## [The problem]
The required output is the lines below from the line containing "users. Human users" to the line containing "The ultimate goal", inclusive, retyped exactly. No other lines belong in it.

+++++

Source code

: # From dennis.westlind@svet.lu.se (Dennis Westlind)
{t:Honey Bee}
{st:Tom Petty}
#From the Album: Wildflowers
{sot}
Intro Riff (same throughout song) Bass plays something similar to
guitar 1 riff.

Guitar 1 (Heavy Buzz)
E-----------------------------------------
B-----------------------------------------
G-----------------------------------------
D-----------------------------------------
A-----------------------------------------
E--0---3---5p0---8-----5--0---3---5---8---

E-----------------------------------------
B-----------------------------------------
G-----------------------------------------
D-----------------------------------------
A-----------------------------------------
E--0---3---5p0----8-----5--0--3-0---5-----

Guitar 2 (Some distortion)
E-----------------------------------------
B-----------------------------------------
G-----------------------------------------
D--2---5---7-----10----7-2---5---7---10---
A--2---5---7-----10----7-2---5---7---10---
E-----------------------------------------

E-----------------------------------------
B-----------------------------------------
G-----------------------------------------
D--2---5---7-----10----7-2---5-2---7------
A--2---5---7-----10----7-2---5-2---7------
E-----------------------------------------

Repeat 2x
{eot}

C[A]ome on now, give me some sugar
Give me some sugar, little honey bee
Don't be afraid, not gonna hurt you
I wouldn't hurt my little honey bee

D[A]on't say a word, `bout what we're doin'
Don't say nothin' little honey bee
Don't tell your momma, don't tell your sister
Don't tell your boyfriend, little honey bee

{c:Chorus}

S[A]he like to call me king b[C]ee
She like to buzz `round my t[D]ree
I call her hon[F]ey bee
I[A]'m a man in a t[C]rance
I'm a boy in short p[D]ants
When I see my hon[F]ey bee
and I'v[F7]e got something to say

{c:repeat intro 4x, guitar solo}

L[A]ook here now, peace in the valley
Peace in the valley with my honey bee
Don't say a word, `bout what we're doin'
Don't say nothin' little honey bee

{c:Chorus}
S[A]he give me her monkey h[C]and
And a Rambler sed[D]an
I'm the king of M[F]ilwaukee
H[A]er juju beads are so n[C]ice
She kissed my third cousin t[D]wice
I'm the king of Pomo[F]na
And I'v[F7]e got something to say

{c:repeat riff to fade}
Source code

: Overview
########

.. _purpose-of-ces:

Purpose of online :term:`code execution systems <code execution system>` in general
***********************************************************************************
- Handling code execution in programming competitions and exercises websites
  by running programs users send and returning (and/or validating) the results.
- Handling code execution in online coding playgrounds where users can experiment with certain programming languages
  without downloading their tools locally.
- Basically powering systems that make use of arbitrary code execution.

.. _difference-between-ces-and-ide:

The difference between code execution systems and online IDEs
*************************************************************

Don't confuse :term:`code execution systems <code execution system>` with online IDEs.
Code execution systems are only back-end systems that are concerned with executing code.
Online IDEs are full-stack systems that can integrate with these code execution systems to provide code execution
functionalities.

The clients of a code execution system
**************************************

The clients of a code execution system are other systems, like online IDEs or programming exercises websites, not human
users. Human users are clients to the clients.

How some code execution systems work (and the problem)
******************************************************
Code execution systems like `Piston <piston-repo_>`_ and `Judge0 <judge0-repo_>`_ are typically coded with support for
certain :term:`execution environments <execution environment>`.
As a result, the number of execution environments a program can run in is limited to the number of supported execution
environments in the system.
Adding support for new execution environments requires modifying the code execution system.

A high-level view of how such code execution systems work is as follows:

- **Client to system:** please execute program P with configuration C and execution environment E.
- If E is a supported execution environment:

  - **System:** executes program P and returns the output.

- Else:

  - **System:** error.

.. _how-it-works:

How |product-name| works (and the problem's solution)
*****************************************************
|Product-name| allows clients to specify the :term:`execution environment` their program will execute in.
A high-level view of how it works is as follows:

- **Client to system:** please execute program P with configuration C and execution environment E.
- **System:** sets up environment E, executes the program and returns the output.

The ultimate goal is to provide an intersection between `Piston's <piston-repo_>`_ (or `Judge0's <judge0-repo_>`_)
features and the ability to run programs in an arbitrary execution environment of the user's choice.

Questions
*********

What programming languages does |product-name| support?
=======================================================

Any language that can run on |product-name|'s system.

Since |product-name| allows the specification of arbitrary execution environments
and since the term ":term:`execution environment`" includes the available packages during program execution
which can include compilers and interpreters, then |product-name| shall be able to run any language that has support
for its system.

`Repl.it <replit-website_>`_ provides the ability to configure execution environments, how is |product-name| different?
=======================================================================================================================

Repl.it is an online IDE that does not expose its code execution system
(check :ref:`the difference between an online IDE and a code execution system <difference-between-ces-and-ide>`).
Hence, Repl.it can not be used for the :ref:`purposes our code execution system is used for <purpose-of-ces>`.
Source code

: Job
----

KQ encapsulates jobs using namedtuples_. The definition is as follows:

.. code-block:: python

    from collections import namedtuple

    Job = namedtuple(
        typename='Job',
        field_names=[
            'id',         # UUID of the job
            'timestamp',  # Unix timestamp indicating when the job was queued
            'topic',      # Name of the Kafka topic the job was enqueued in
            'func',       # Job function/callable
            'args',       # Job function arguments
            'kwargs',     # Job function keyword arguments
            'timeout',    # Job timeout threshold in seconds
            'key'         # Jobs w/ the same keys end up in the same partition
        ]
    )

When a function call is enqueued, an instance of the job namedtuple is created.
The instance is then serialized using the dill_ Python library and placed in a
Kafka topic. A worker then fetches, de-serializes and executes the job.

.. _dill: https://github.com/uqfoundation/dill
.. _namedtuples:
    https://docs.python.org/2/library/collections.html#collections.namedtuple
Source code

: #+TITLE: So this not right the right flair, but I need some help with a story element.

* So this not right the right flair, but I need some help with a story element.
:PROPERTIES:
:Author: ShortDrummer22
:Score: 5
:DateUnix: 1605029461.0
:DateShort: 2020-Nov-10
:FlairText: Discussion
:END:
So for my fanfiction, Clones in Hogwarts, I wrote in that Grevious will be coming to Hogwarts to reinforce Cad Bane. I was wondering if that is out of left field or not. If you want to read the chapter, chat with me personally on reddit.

+++++

## [Output]
users. Human users are clients to the clients.

How some code execution systems work (and the problem)
******************************************************
Code execution systems like `Piston <piston-repo_>`_ and `Judge0 <judge0-repo_>`_ are typically coded with support for
certain :term:`execution environments <execution environment>`.
As a result, the number of execution environments a program can run in is limited to the number of supported execution
environments in the system.
Adding support for new execution environments requires modifying the code execution system.

A high-level view of how such code execution systems work is as follows:

- **Client to system:** please execute program P with configuration C and execution environment E.
- If E is a supported execution environment:

  - **System:** executes program P and returns the output.

- Else:

  - **System:** error.

.. _how-it-works:

How |product-name| works (and the problem's solution)
*****************************************************
|Product-name| allows clients to specify the :term:`execution environment` their program will execute in.
A high-level view of how it works is as follows:

- **Client to system:** please execute program P with configuration C and execution environment E.
- **System:** sets up environment E, executes the program and returns the output.

The ultimate goal is to provide an intersection between `Piston's <piston-repo_>`_ (or `Judge0's <judge0-repo_>`_)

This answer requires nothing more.